¹Emergency Medicine Clinical Research Center, Beijing Chao-Yang Hospital, Capital Medical University, Beijing, People’s Republic of China; ²Beijing Key Laboratory of Cardiopulmonary Cerebral Resuscitation, Clinical Center for Medicine in Acute Infection, Capital Medical University, Beijing, People’s Republic of China

Correspondence: Junyu Wang; Bing Wei, Department of Emergency Medicine, Beijing Chao-Yang Hospital Jingxi Branch, Capital Medical University, No. 5 Jingyuan Road, Shijingshan, Beijing, 100043, People’s Republic of China, Email [email protected]; [email protected]

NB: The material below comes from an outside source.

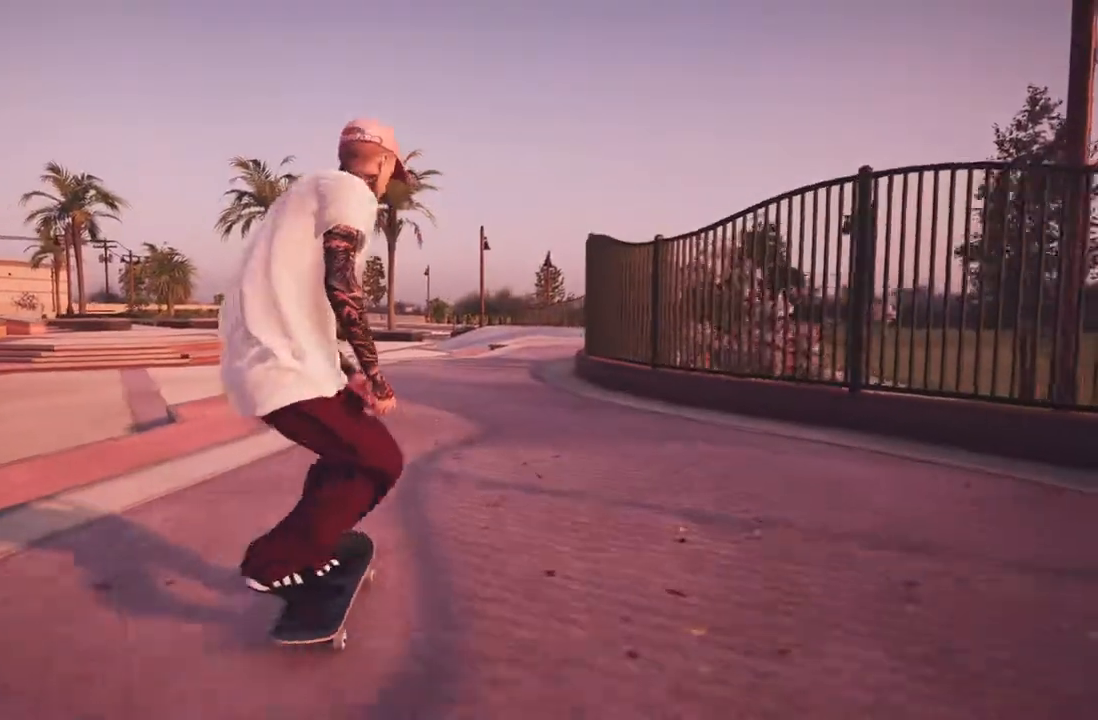
{"dt_ms": 500, "buttons": [], "left_stick": "center", "right_stick": "center", "events": [[17, "A", "up"], [83, "R2", "up"]]}
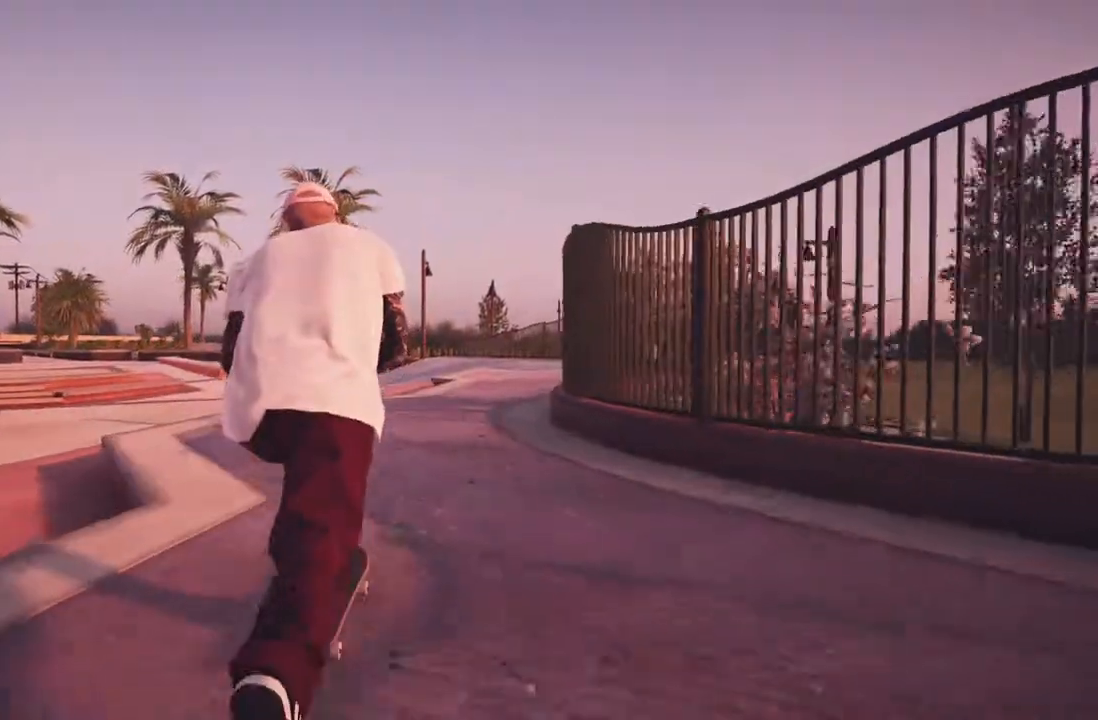
{"dt_ms": 500, "buttons": [], "left_stick": "center", "right_stick": "center", "events": [[50, "R2", "down"], [250, "R2", "up"]]}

Purpose: To determine the utility of a novel serum biomarker for the outcome prediction of critically ill patients with pneumonia.
Patients and Methods: A retrospective analysis of critically ill patients was performed at an emergency department. The expression and prediction value of parameters were assessed. Binary logistic regression analysis was utilized to determine the indicators associated with in-hospital mortality of pneumonia patients. The Last Absolute Shrinkage and Selection Operator was used to further determine the independent predictors, which were validated by multiple logistic regression. The receiver operator characteristic curve was performed to assess their prediction values. A prognostic nomogram model was finally established for the outcome prediction for critically ill patients with pneumonia.
Results: Retinol-binding protein (RBP) was significantly reduced in non-survived and pneumonia patients. CURB-65 score, levels of RBP, and blood urea nitrogen (BUN) were associated with in-hospital mortality of critically ill patients with pneumonia. Their combination was determined to be an ideal prognostic predictor (area under the curve of 0.762) and further developed into a nomogram prediction model (c-index 0.764).
Conclusion: RBP is a novel in-hospital mortality predictor, which well supplements the CURB-65 score for critical pneumonia patients.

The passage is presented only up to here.